Le bilan de l'incendie de la tour Grenfell, à Londres, ne cesse de grandir : d'après le Guardian, il serait de 79 victimes. A la suite de ce drame, le ministre de la Cohésion des territoires, Richard Ferrand, a fait savoir par communiqué de presse du 17 juin qu'il proposait son aide au Royaume-Uni pour "concourir à l'expertise de l'identification des causes" du sinistre. Les pouvoirs publics ont également saisi le Centre scientifique et technique du bâtiment (CSTB), qui devra, sous dix jours, effectuer une "évaluation rapide" de la réglementation incendie française. "La pertinence des dispositions de prévention, de détection et d'évacuation seront analysées", précise le communiqué.

 

S'agira-t-il d'une évaluation touchant à tous les types de bâtiments et de matériaux ? Oui, nous répond le ministère. "Il s'agit d'un point global sur les normes qui régissent ce domaine du bâtiment", nous explique une porte-parole du ministère, qui assure que l'idée de retoucher la réglementation n'est pas exclue. "Cela dépendra du contenu du rapport produit par le CSTB." Plusieurs acteurs du secteur ont récemment assuré à Batiactu que la réglementation française était nettement plus exigeante que la réglementation en vigueur outre-Manche.

 

Renforcer la résistance au feu de la Grenfell tower aurait coûté 5.700 euros

 

Pour rappel, le bardage isolant de l'immeuble est pointé du doigt comme responsable de la propagation rapide du sinistre.
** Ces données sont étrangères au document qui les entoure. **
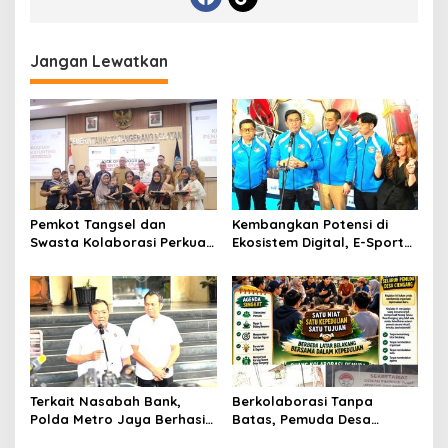
Jangan Lewatkan
Pemkot Tangsel dan
Kembangkan Potensi di
Swasta Kolaborasi Perkuat
Ekosistem Digital, E-Sports
Intervensi Stunting melalui
Kapolri Cup 2026 Jadi
SIGAP Anak Sehat 2026
Wadah Gen Z
Terkait Nasabah Bank,
Berkolaborasi Tanpa
Polda Metro Jaya Berhasil
Batas, Pemuda Desa
Amankan Enam Pelaku
Cienggang Gelar Aksi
Ce à quoi les professionnels français de l'isolation thermique par l'extérieur ont répondu que tout était mis en œuvre en France pour "éviter ce genre de drame". "Aujourd'hui, on n'imagine pas que cela arrive ici", affirmait ainsi Thomas Delépine, porte-parole de la commission technique du Syndicat national des bardages et vêtures isolés (SNBVI), à Batiactu.

 

Quoi qu'il en soit, outre-Manche, la polémique ne cesse d'enfler. Ainsi, d'après une information révélée par le Times, "ceux qui ont rénové la tour Grenfell auraient eu besoin de 5.000 livres [5.700 euros] pour améliorer la résistance au feu des panneaux extérieurs". Pour rappel, le budget total de l'opération a été de 8,6 millions de livres (9,8 millions d'euros).

 

Risque incendie : le logement social français se veut rassurant
Si le risque zéro n'existe pas, l'Union sociale pour l'habitat assure que la réglementation incendie française sur les HLM (qui est la même que pour les autres bâtiments) est parfois contraignante, mais qu'elle "est un moyen de supprimer ou du moins de contenir le risque d'incendie". C'est Christophe Boucaux, directeur de la maîtrise d'ouvrage et des politiques patrimoniales de l'Union sociale pour l'habitat (USH), qui l'affirme. L'organisation a d'ailleurs sensibilisé ses adhérents à ce sujet. "En 2016, 120.000 attestations Consuel [acteur référent dans la sécurité électrique, ndlr] ont été délivrées à des occupants de logements sociaux, et l'on sait que les départs de feu viennent souvent d'un défaut dans l'installation électrique", explique Christophe Boucaux. "Ces documents ont été délivrés à la suite d'opérations de rénovation ou d'amélioration de HLM."